# Detector de frecuencias de 1Khz



## geronimoo (Nov 1, 2007)

Buenas y santas!
Soy nuevo en el foro y saludo a todos los amantes de la electronica, pase un par de veces por el foro y me parecio el mejor lugar para plantear mi duda.

Estoy realizando un proyecto para una materia de la facultad, y el circuito no va para ningun lado.
Estoy desarrollando un detector de frecuencias de 1Khz.
El problema creo que es el filtro pasabanda, ya que pruebo la etapa de preamplificación del electret usando un led, y este se enciende cuando hablo.

Adjunto una imagen del esquema que uso para mi proyecto.
Agradecere cualquier mano o ayuda.
Saludos!


----------



## tiopepe123 (Nov 2, 2007)

Si solo deseas detectar el 1khz hay un integrado especializado como el ne567 que es un detector de tono.

[Registros de una fuente de datos]
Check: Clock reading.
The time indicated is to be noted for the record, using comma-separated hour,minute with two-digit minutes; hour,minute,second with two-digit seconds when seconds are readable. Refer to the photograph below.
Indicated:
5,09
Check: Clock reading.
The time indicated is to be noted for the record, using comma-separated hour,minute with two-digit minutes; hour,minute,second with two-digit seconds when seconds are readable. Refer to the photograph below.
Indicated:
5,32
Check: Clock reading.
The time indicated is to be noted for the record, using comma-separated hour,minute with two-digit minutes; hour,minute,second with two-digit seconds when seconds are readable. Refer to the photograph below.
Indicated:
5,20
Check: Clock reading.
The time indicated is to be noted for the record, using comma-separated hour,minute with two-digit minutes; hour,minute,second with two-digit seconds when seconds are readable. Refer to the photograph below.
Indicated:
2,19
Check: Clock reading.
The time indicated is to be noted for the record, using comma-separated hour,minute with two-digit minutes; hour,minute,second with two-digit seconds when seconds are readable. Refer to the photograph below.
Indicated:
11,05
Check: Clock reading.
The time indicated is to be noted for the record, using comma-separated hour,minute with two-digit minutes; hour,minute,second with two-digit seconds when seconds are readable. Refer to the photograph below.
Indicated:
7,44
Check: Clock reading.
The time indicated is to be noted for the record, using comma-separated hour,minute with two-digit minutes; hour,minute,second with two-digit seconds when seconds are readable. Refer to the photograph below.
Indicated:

§ CONSIGNAS:
1) Enumera todas las etapas y piezas de circuito que se nombran en el hilo del foro sobre el detector de 1 kHz.
2) En el hilo del foro sobre el detector de 1 kHz, ¿qué clase de integrado es el ne567?
3) Escribe una continuación del hilo del foro sobre el detector de 1 kHz a partir del último mensaje.

§ RESPUESTAS POR CONSIGNA:
1) Filtro pasabanda, etapa de preamplificación, electret, led, integrado NE567

2) Es un detector de tono.

3)
Aunque es recomendable utilizar un ne567 + preamplificador para obtener unos 200mV del micro.

Esto seria un circuito que deberia funcionar.

Ojo el tanque LC no lo he calculado hazlo ud. f= 1/6.28 Raiz cuadrada(LC)

Para mejorar el circuito deberias recalcular los condensadores


----------



## geronimoo (Nov 5, 2007)

Muchas gracias por el circuito.
Esta tarde compro los componentes y pruebo.
De paso también voy a comprar el 567 del que estuve leyendo y es bastante interesante.
Saludos!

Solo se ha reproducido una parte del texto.